Avoiding Heap Allocations With Static Thread Locals


In which I show how to use static thread locals to reuse function locals between invocations, and why this can be especially important when allocating on the heap.

Let’s say you are writing parallel software to process something. It has a single Processor object, with a member function process(). This function gets called from several threads. To complete its task, it depends on a Helper object (ignore the output for now).

class Processor
{
public:
    void process(char data, int iteration)
    {
        cout << "Iteration " << iteration << " ";
        Helper h(data);
        //Use the helper object
        cout << endl;
    }
}

class Helper 
{
public:
    Helper(char id)
    {
        cout << "Helper created for thread " << id;
    }
};

The data parameter stands in for some data structure that is unique to each thread, so we need a unique Helper for each thread. We assume that the Helper object never has to change inside a thread.

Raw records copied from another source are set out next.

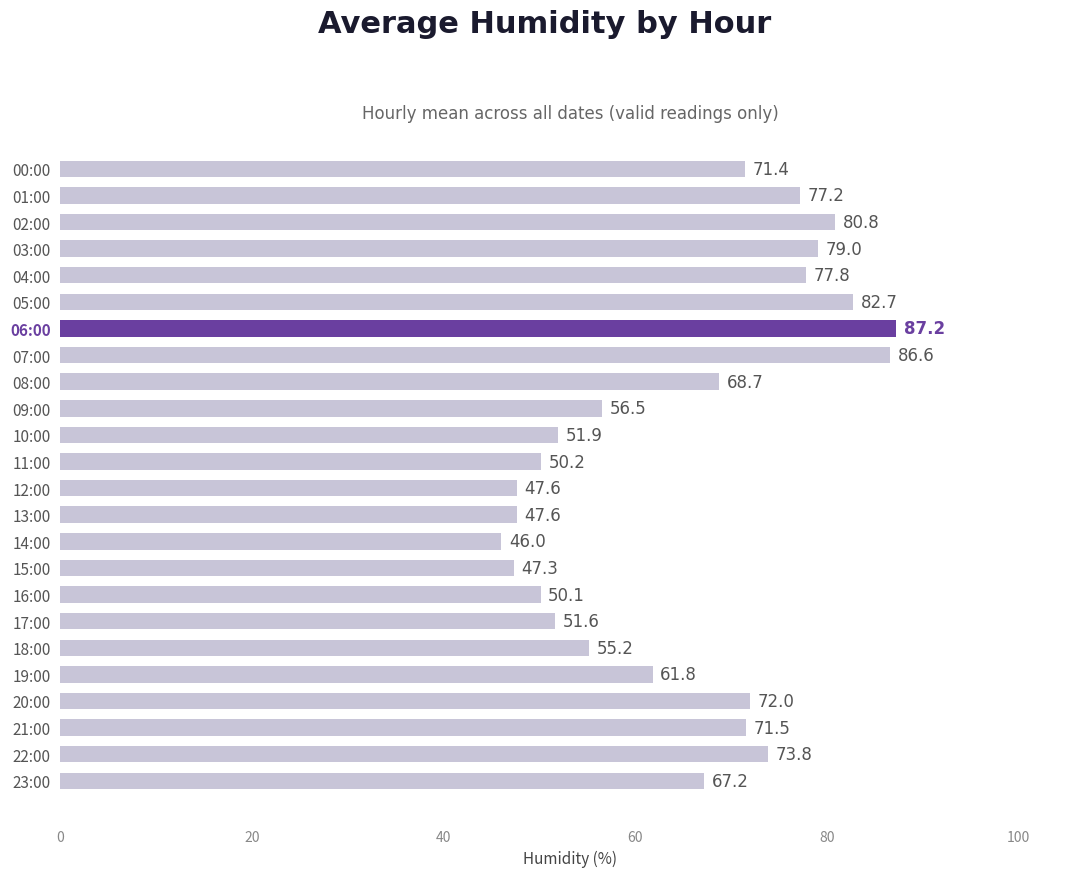

Is it true that the value at 07:00 is 86.6?

True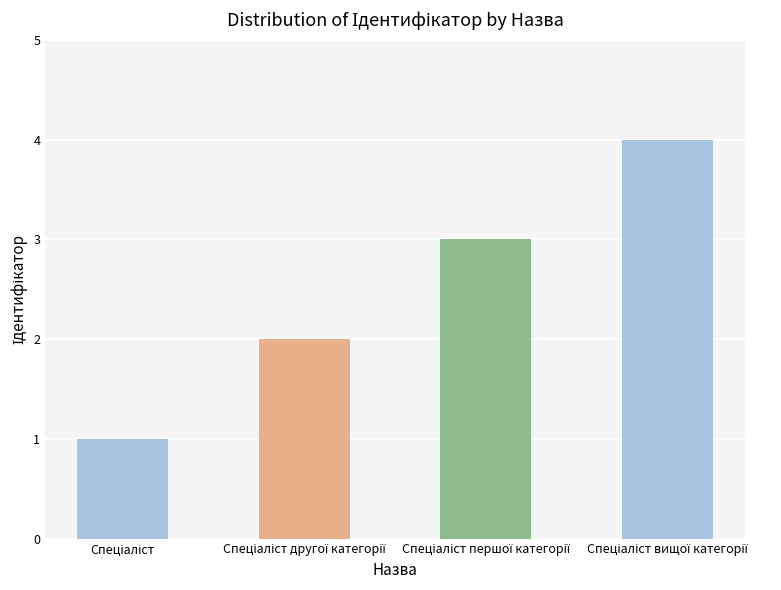

What is the maximum value shown in the chart?

4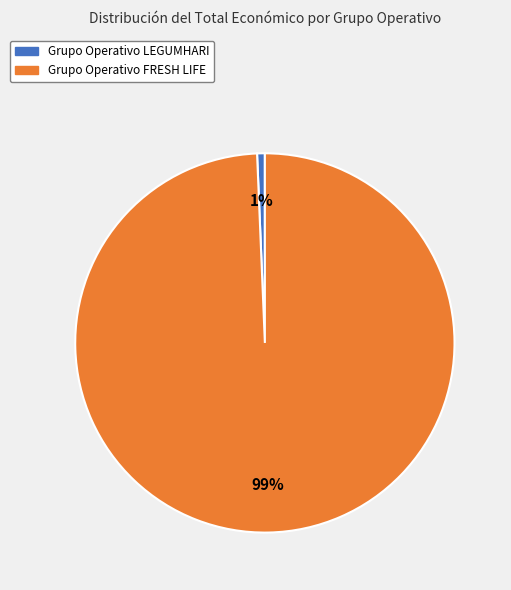

Do Grupo Operativo FRESH LIFE and Grupo Operativo LEGUMHARI together represent more than half of the pie?

Yes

In this first example, the Helper object is a local variable, but this means a new instance gets created and destroyed for each invocation. If process() is called a lot, we might want to avoid this. Here is how to solve that using static thread locals:

    void process_threadlocal(char data, int iteration)
    {
        cout << "Iteration " << iteration << " ";
        static thread_local Helper* h = nullptr; 
        if (h == nullptr)
            h = new Helper(data);
        //Use the helper object
        cout << endl;
    }

(Note that the null check is there because I am using GCC which doesn’t support proper C++11 thread_local yet. In the future (or on some other compilers) you should be able to just type static thread_local Helper h* = new Helper(data);, or even better: static thread_local Helper h(data);)

Let’s have a look at the client code. The following main simulates three threads (named A, B and C) running 3 iterations of process each, first using the regular process(), then using process_threadlocal():

int main() 
{
    Processor processor;

    cout << endl << "LOCAL" << endl;
    for (char thread_id = 'A'; thread_id <= 'C'; ++thread_id) {
        thread([&]() {
            for (size_t i = 0; i < 3; ++i) {
                processor.process(thread_id, i);
            }
        }).join();
    }

    cout << endl << "STATIC THREAD LOCAL:" << endl;
    for (char thread_id = 'A'; thread_id <= 'C'; ++thread_id) {
        thread([&]() {
            for (size_t i = 0; i < 3; ++i) {
                processor.process_threadlocal(thread_id, i);
            }
        }).join();
    }

}

(For simplicity, we wait for each thread to finish before starting the next.)

Here is the output:

LOCAL:
Iteration 0 Helper created for thread A
Iteration 1 Helper created for thread A
Iteration 2 Helper created for thread A
Iteration 3 Helper created for thread A
Iteration 4 Helper created for thread A
Iteration 0 Helper created for thread B
Iteration 1 Helper created for thread B
Iteration 2 Helper created for thread B
Iteration 3 Helper created for thread B
Iteration 4 Helper created for thread B
Iteration 0 Helper created for thread C
Iteration 1 Helper created for thread C
Iteration 2 Helper created for thread C
Iteration 3 Helper created for thread C
Iteration 4 Helper created for thread C

STATIC THREAD LOCAL:
Iteration 0 Helper created for thread A
Iteration 1
Iteration 2
Iteration 3
Iteration 4
Iteration 0 Helper created for thread B
Iteration 1
Iteration 2
Iteration 3
Iteration 4
Iteration 0 Helper created for thread C
Iteration 1
Iteration 2
Iteration 3
Iteration 4

As you can see, one Helper is created for each thread, but by using static thread locals, it is only created once per thread.

But you said heap allocations!

I did. In the first example, I allocate the Helper on the stack. This might be a performance hit in itself, at least if the Helper constructor or destructor is expensive. What is far worse however is if Helper is allocated on the heap, or if any object it creates are (or any objects created by the ones it creates etc.).

To be thread safe, operator new needs to lock the entire heap. That means all other threads that need to access the heap block every time a thread allocates something on the heap. This can ruin your parallel performance. Andrew Binstock wrote very interesting article in Dr. Dobbs Go Parallel about this, which I highly recommend.

But, but, memory leak!
Nicely spotted. There is a memory leak in my program, since I never delete the Helpers created in process_threadlocal. This might or might not matter, depending on your situation. The program will never leak more than one object per thread, so you might just ignore the problem as memory is freed at the exit of the program anyway.

If Helper needs to free some other resource however, or do something else in its destructor, one thing you could do is wrap the Helper* pointer in an unique_ptr. Then the destructor will be called for each Helper when the program terminates and the static thread_local unique_ptr<Helper> is destroyed.

The reason I am not doing that in this example is that GCC doesn’t support non trivial thread local objects yet (It doesn’t have C++11 thread locals, but uses its own __thread which I have defined thread_local to).

And finally, the usual disclaimer: Don’t go optimizing like this unless you have profiler data to back that decision. Until proven otherwise, readable code always wins!

As usual, the code for this blog post is available on GitHub. I have only tested it with GCC, but I guess it should work in Visual Studio 2011 as well.